== Segment start ==

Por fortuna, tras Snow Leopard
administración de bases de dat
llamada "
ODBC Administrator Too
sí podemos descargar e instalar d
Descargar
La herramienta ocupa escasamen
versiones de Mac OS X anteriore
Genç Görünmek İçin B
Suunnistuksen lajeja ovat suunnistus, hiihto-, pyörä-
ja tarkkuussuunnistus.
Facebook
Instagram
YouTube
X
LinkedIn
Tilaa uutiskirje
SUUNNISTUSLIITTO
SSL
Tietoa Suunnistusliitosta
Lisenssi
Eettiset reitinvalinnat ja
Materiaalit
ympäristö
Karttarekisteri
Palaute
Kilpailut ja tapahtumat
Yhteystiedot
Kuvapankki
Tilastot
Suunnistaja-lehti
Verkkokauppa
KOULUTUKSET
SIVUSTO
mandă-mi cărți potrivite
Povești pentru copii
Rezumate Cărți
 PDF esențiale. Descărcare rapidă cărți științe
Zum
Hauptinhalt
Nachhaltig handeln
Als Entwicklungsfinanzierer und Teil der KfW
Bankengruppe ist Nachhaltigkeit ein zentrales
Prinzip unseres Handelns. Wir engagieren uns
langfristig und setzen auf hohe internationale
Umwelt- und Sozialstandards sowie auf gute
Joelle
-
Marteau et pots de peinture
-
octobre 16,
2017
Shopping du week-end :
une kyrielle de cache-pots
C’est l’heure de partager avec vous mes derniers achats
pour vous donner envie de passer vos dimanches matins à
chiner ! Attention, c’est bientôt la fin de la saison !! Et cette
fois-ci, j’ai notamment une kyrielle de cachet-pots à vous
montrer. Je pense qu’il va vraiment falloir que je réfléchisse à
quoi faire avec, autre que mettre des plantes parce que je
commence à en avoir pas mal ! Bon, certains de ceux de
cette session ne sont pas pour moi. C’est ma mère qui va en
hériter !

== Segment end ==

▶ _DIRECTIONS FOR THIS TASK_:
Print every line of the data above exactly as it appears, keeping the same order and wording.

▶ _ANSWER TO THIS PROBLEM_:
Por fortuna, tras Snow Leopard
administración de bases de dat
llamada "
ODBC Administrator Too
sí podemos descargar e instalar d
Descargar
La herramienta ocupa escasamen
versiones de Mac OS X anteriore
Genç Görünmek İçin B
Suunnistuksen lajeja ovat suunnistus, hiihto-, pyörä-
ja tarkkuussuunnistus.
Facebook
Instagram
YouTube
X
LinkedIn
Tilaa uutiskirje
SUUNNISTUSLIITTO
SSL
Tietoa Suunnistusliitosta
Lisenssi
Eettiset reitinvalinnat ja
Materiaalit
ympäristö
Karttarekisteri
Palaute
Kilpailut ja tapahtumat
Yhteystiedot
Kuvapankki
Tilastot
Suunnistaja-lehti
Verkkokauppa
KOULUTUKSET
SIVUSTO
mandă-mi cărți potrivite
Povești pentru copii
Rezumate Cărți
 PDF esențiale. Descărcare rapidă cărți științe
Zum
Hauptinhalt
Nachhaltig handeln
Als Entwicklungsfinanzierer und Teil der KfW
Bankengruppe ist Nachhaltigkeit ein zentrales
Prinzip unseres Handelns. Wir engagieren uns
langfristig und setzen auf hohe internationale
Umwelt- und Sozialstandards sowie auf gute
Joelle
-
Marteau et pots de peinture
-
octobre 16,
2017
Shopping du week-end :
une kyrielle de cache-pots
C’est l’heure de partager avec vous mes derniers achats
pour vous donner envie de passer vos dimanches matins à
chiner ! Attention, c’est bientôt la fin de la saison !! Et cette
fois-ci, j’ai notamment une kyrielle de cachet-pots à vous
montrer. Je pense qu’il va vraiment falloir que je réfléchisse à
quoi faire avec, autre que mettre des plantes parce que je
commence à en avoir pas mal ! Bon, certains de ceux de
cette session ne sont pas pour moi. C’est ma mère qui va en
hériter !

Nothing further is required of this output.